Protests in Homs, Syria

Anti-government protests in the besieged city of Homs

Credit: by FreedomHouse on Flickr. Some rights reserved

The British government has said it is doing "everything we possibly can" to get an injured Sunday Times photographer out of the besieged Syrian city of Homs.

Paul Conroy was injured on Wednesday in the same attack that killed veteran Sunday Times war correspondent Marie Colvin.

International development secretary Andrew Mitchell told the BBC's Andrew Marr Show: "We are doing everything we possibly can. The Foreign Office have been seeking to negotiate with the Syrian authorities. Our ambassador in Damascus is engaged in trying to do just that. It is extremely difficult and the conversations are patchy."

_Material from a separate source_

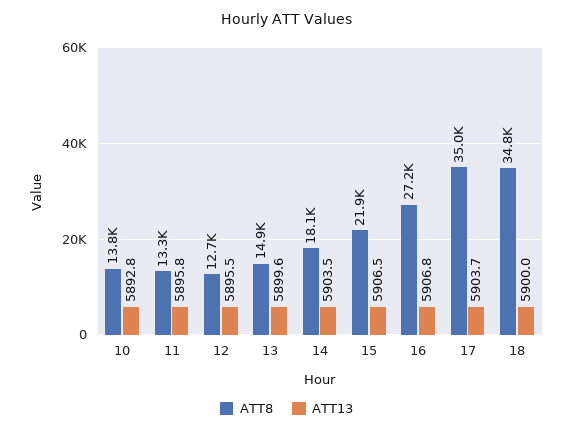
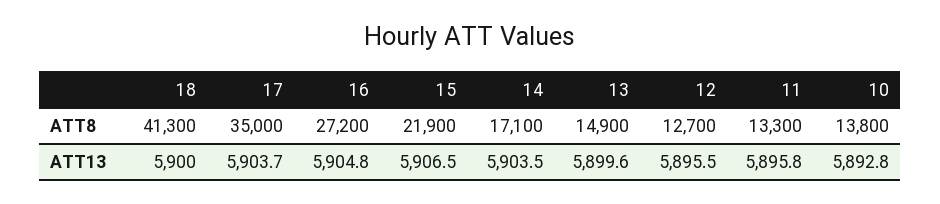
ATT8, 14: 18100 -> 17100
ATT13, 16: 5906.8 -> 5904.8
ATT8, 18: 34800 -> 41300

Conroy's wife, Kate, told Broadcasting House on BBC Radio 4 yesterday that her husband had refused to leave Homs with humanitarian organisation the Syrian Red Crescent last week because he did not trust them "unless they had somebody from the British or French Embassy with them as an escort".

France's president Nicolas Sarkozy told a French radio station this morning that a "solution" was being drawn up to get Conroy and French reporter Edith Bouvier out of Homs.

He told RTL: "We have the beginnings of a solution. It seems that things are starting to move."